PASSAGE DU TEXTE:
******************************

Bien entendu, EELV est conscient que nous sommes confrontés à plusieurs défis : l’allongement de la durée de vie, la disparité des régimes qui génère un sentiment d’injustice, les inégalités de retraite entre les femmes et les hommes, la faiblesse du taux d’emploi (en 2016, le taux d’emploi des 20-64 ans était en France de 70 % contre 71,5 % dans l’UE15, mais 77,5 % au Royaume-Uni, 78,5 % en Allemagne, 81% en Suède), la précarité des emplois et la faiblesse des revenus, les discontinuités dans les carrières professionnelles, la prise en compte de la pénibilité et des carrières longues…

Pour autant, ce constat ne doit pas nous conduire à brader le système par annuités, qui a permis d’améliorer la situation et le niveau de vie des retraités (le niveau de vie médian des personnes retraitées est légèrement supérieur à celui de l’ensemble de la population et leur taux de pauvreté est deux fois moins élevé). En réalité, la volonté cachée du gouvernement est de stabiliser la part des pensions dans le PIB (autour de 14% alors que la population âgée augmentera) ainsi que le montant des pensions, faisant de la retraite une période d’appauvrissement ou une période rendant nécessaire une activité complémentaire (comme en Suède).

Motion

Si EELV partage l’objectif de simplification d’un système aujourd’hui complexe et peu lisible avec ses 42 régimes différents, il s’oppose néanmoins en l’état au projet systémique du gouvernement et participera aux mobilisations à venir contre la réforme des retraites.

******************************

DONNÉES ENREGISTRÉES:

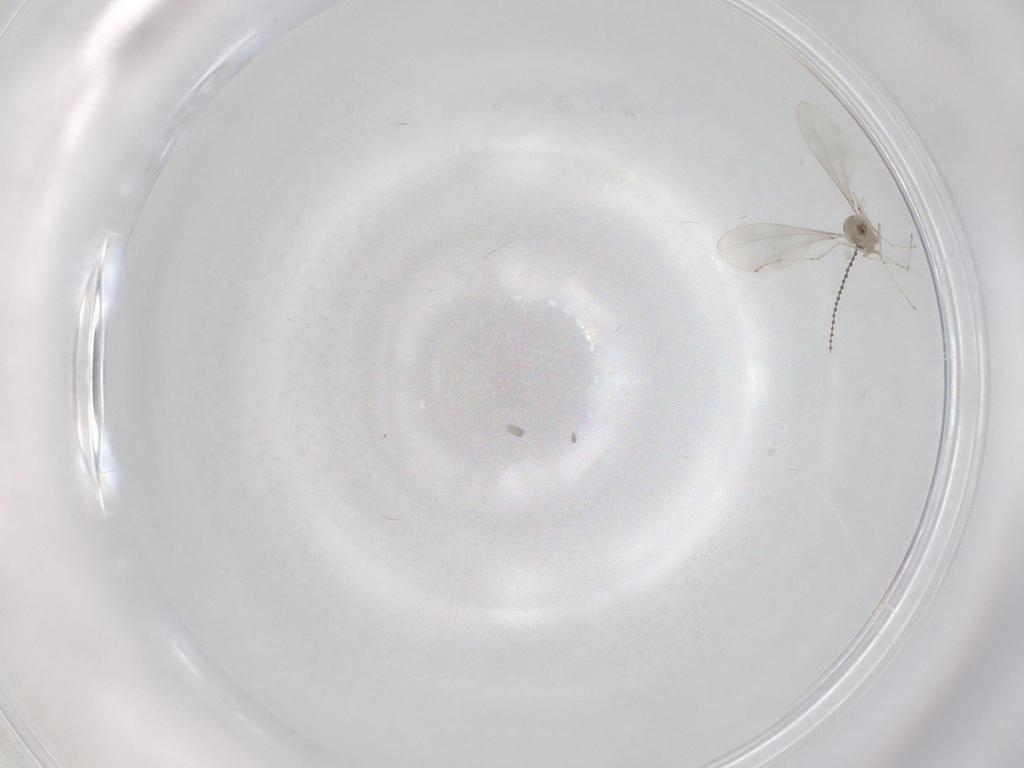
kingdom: Animalia
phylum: Arthropoda
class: Insecta
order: Diptera
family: Cecidomyiidae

******************************

CONSIGNE:
Recopiez sans rien changer le passage du texte sur la réforme des retraites qui commence par « Si EELV partage » et se poursuit jusqu'à « réforme des retraites. ».

RÉPONSE ATTENDUE:
Si EELV partage l’objectif de simplification d’un système aujourd’hui complexe et peu lisible avec ses 42 régimes différents, il s’oppose néanmoins en l’état au projet systémique du gouvernement et participera aux mobilisations à venir contre la réforme des retraites.